Set during WWII and featuring a female sleuth, “a good spy story with overtones of romance; tense situations and excellent characterization” (The New York Times).
Maida Lovell takes her job as secretary to the US War Department head, Steve Blake, seriously. So when a routine assignment to pick up some notes at his family’s home has her stumbling upon a body, and Steve sure to be the chief suspect, Maida agrees to a coverup to protect her boss.
But the tables quickly turn and suddenly Maida is at the mercy of an enemy spy intent on blackmailing her into uncovering national secrets. Now, Maida must do all she can to save herself—and her country—from disaster.
Mignon G. Eberhart (1899–1996) wrote dozens of mystery novels over nearly sixty years. Born in Lincoln, Nebraska, she began writing in high school, swapping English essays with her fellow students in exchange for math homework. She attended Nebraska Wesleyan University, and in the 1920s began writing fiction in her spare time, publishing her first novel, The Patient in Room 18, in 1929. With the follow-up, While the Patient Slept (1931), she won a $5,000 Scotland Yard Prize, and by the end of the 1930s she was one of the most popular female mystery writers on the planet.

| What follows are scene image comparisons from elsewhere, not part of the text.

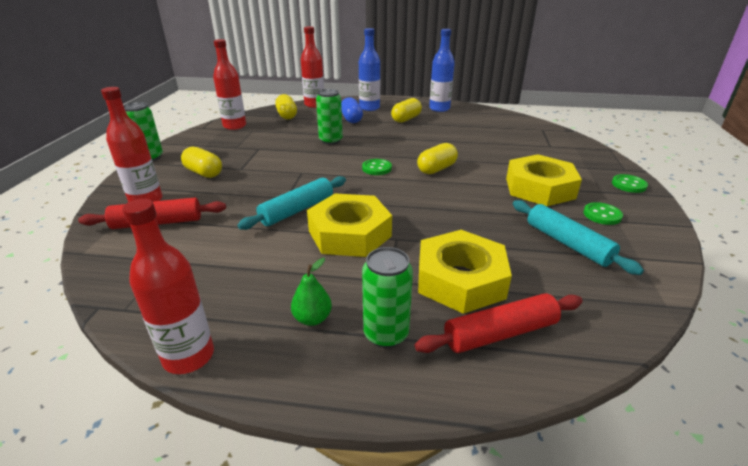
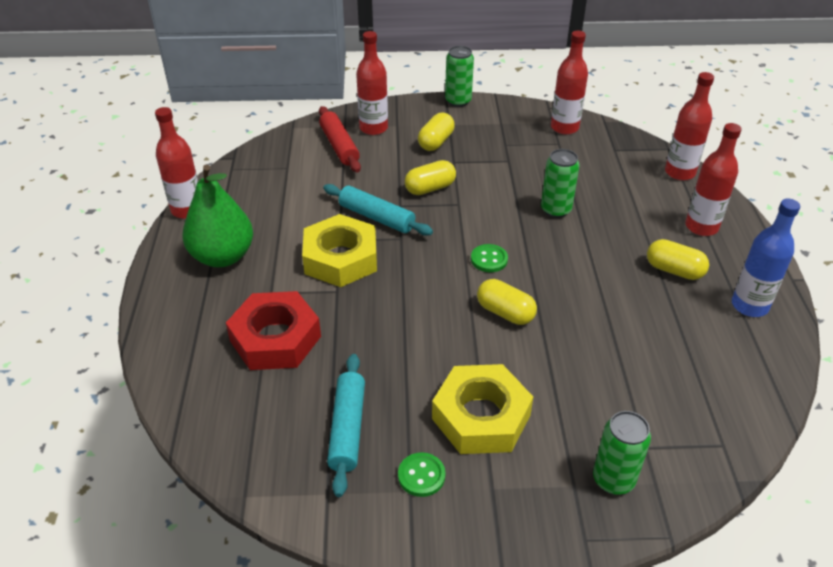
camera: 80 degrees right, 10 degrees up
yellow capsule [275,94,297,119] -> yellow capsule moved to [405,160,456,195]
green pear [291,258,332,326] -> green pear [183,165,253,267], size x2.22
blue capsule [341,97,363,123] -> none
blue bottle [359,28,380,111] -> red bottle [685,123,741,236]
green can [362,247,413,348] -> green can moved to [593,411,651,495]
red rolling pin [415,293,583,353] -> none
yellow nut [418,230,512,314] -> red nut [226,291,321,370]
turquoise rolling pin [513,200,644,275] -> turquoise rolling pin turned 45 degrees counterclockwise [327,354,365,497]
green button [612,174,648,193] -> none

Before Agatha Christie ever published a Miss Marple novel, Eberhart wrote romantic crime fiction with female leads. Eight of her books, including While the Patient Slept and Hasty Wedding (1938), were adapted for film. Elected a Mystery Writers of America Grand Master in 1971, Eberhart continued publishing roughly a book a year until the 1980s. Her final novel, Three Days for Emeralds, was published in 1988.